*** Page text
Best CV Strategy is: 10, having a train score without scaler of: 0.8415


In [11]:
# applying the best linearSVC model without scaler on the test set:
print(pipeline.score(X_test, y_test))

0.8688946015424165


In [12]:
# Pipeline LinearSVC with Scaler!
pipeline = Pipeline([('scale', RobustScaler()),
                     ('clf', LinearSVC(random_state=2))])

pipeline.fit(X_train, y_train)

arrayCV = list(range(2, 11))

cvDict = {}
#CrossValidation
for cv in arrayCV:
    scores = cross_val_score(pipeline, X_train, y_train, cv=cv).mean()
    cvDict[cv] = scores

bestCV = max(cvDict.items(), key=operator.itemgetter(1))[0]
print('Best CV Strategy is: ' + str(bestCV) + ', having a train score with scaler of: ' + str(round(cvDict[bestCV], 4)))

Best CV Strategy is: 3, having a train score with scaler of: 0.9323


In [13]:
# applying the best linearSVC model with scaler on the test set:
print(pipeline.score(X_test, y_test))

0.9215938303341902


As shown in the two pipelines above, applying a scaler to the dataset will have a very positive effect on the performance of the Linear SVC. It went from 0.8467 to 0.9327 which is a huge difference. If we then apply the best model, which is the model using a CV strategy of 2 and the robust scaler, we get a score of 0.91645, which is very good performance. So in this case it is useful to first scale the data, which is probably helpful since there are quite alot of outliers as we showed in the code above. The lower CV strategy of 2 in combination with the scaler will result in the best possible performance.

#### 2. Create a LogisticRegression classifier. Additionally use GridSearchCV to find an optimal value for the parameter C.
******
To do: Continue the notebook text on classifier pipelines above, starting right after its last line.
*** Source data
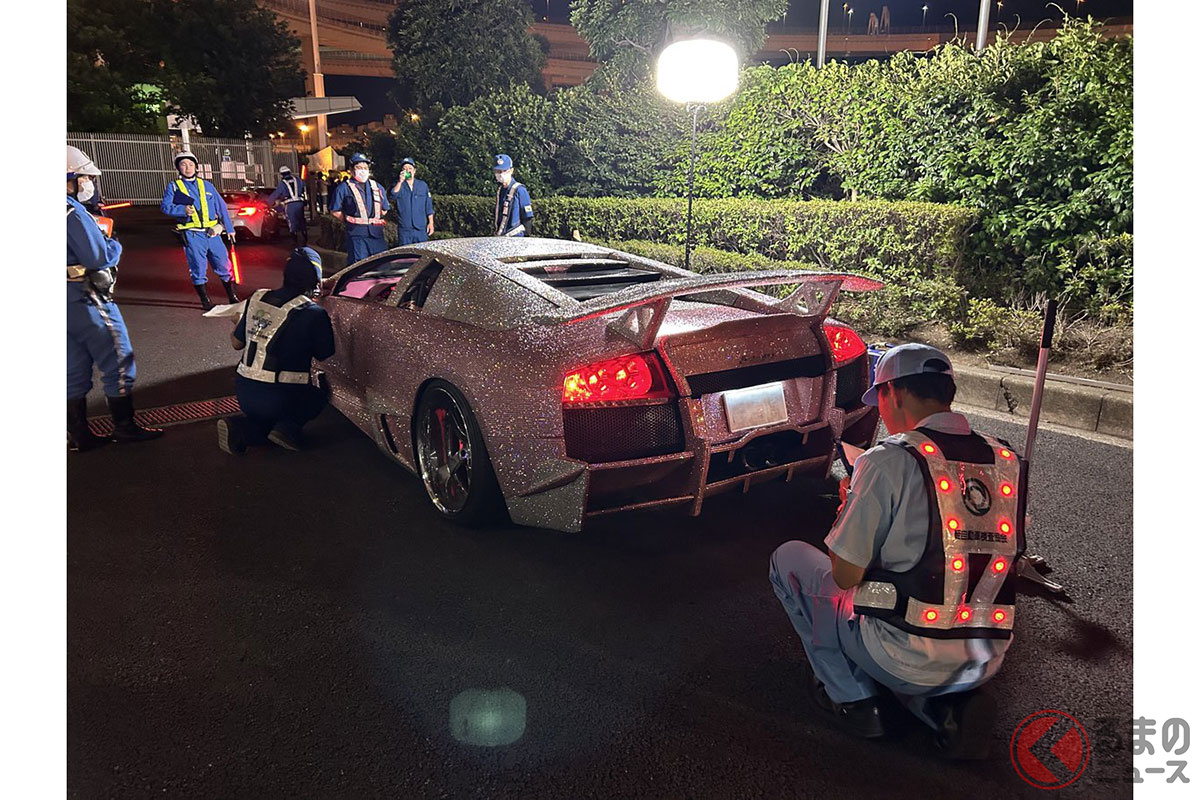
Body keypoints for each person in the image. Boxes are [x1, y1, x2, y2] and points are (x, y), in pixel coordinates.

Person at [769, 344, 1022, 759]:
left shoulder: (888, 460)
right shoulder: (1006, 459)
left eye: (880, 399)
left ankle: (853, 699)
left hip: (901, 653)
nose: (882, 412)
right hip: (986, 654)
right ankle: (941, 710)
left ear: (895, 394)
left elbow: (846, 574)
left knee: (791, 561)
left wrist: (851, 507)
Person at [67, 145, 163, 450]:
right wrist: (113, 244)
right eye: (83, 178)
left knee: (71, 365)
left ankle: (79, 435)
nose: (87, 183)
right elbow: (97, 256)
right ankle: (125, 427)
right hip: (84, 296)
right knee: (118, 355)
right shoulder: (71, 212)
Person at [218, 247, 335, 454]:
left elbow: (236, 343)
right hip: (284, 395)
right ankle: (288, 429)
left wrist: (240, 323)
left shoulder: (257, 298)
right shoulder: (313, 313)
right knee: (319, 395)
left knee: (265, 422)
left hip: (244, 391)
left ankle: (242, 429)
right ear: (316, 281)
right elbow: (324, 354)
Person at [159, 150, 239, 311]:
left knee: (224, 265)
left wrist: (229, 228)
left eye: (190, 164)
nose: (187, 167)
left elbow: (221, 207)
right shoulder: (174, 187)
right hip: (193, 235)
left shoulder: (207, 185)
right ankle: (205, 301)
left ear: (196, 167)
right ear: (178, 168)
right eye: (183, 164)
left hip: (212, 233)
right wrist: (181, 210)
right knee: (198, 268)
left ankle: (232, 296)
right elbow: (165, 207)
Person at [329, 153, 390, 263]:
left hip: (376, 234)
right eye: (359, 167)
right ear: (351, 170)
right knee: (359, 266)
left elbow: (384, 210)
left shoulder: (377, 187)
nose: (363, 171)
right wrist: (350, 221)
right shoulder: (344, 188)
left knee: (381, 265)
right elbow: (335, 210)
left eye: (365, 168)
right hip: (356, 235)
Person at [389, 157, 435, 244]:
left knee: (421, 250)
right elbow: (393, 196)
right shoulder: (398, 185)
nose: (408, 170)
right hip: (405, 229)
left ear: (414, 171)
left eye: (410, 168)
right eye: (405, 169)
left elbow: (428, 206)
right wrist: (400, 181)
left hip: (420, 228)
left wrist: (431, 223)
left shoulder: (422, 185)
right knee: (405, 252)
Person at [491, 154, 533, 237]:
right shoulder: (501, 190)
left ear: (511, 171)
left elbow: (527, 218)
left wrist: (526, 239)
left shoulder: (519, 190)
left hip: (516, 238)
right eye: (498, 171)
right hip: (501, 237)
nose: (501, 174)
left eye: (504, 171)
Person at [268, 164, 308, 247]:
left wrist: (267, 202)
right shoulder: (297, 179)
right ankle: (305, 238)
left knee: (292, 222)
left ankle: (295, 241)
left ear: (281, 174)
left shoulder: (283, 183)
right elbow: (303, 185)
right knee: (301, 220)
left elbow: (276, 194)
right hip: (299, 203)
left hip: (290, 205)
******
Reply:
As before, you will be required to run your estimator on scaled as well as unscaled versions of the data and report your observations for the estimator score. Additionally also analyze the effects of regularization strength on the performance of the estimator 1.  
In not more than 50 words, explain your observations and your assessment of the effects of C and data scaling on the classification performance.

##### The LogisticRegression hyperparameter C represents the inverse of regularization strength. So a smaller value of C is, in fact, stronger regularization.

In [14]:
# code
# Pipeline LogisticRegression without Scaler!
clf = make_pipeline(GridSearchCV(LogisticRegression(random_state=2),
                     param_grid={'C': [0.001, 0.01, 0.1, 1, 10, 100]},
                     cv=10,
                     refit=True))

# # Fit grid search
best_model = clf.fit(X_train, y_train)

# View best hyperparameters
print('Best Penalty:', best_model.get_params()['gridsearchcv'].best_estimator_.get_params()['penalty'])
print('Best C:', best_model.get_params()['gridsearchcv'].best_estimator_.get_params()['C'])
print('Test score accuracy:', best_model.score(X_test, y_test))

Best Penalty: l2
Best C: 0.01
Test score accuracy: 0.9074550128534704


In [15]:
# code
# Pipeline LogisticRegression with Scaler!
clf = make_pipeline(RobustScaler(), 
                    GridSearchCV(LogisticRegression(random_state=2),
                     param_grid={'C': [0.001, 0.01, 0.1, 1, 10, 100]},
                     cv=10,
                     refit=True))

# # Fit grid search
best_model = clf.fit(X_train, y_train)

# View best hyperparameters
print('Best Penalty:', best_model.get_params()['steps'][1][1].best_estimator_.get_params()['penalty'])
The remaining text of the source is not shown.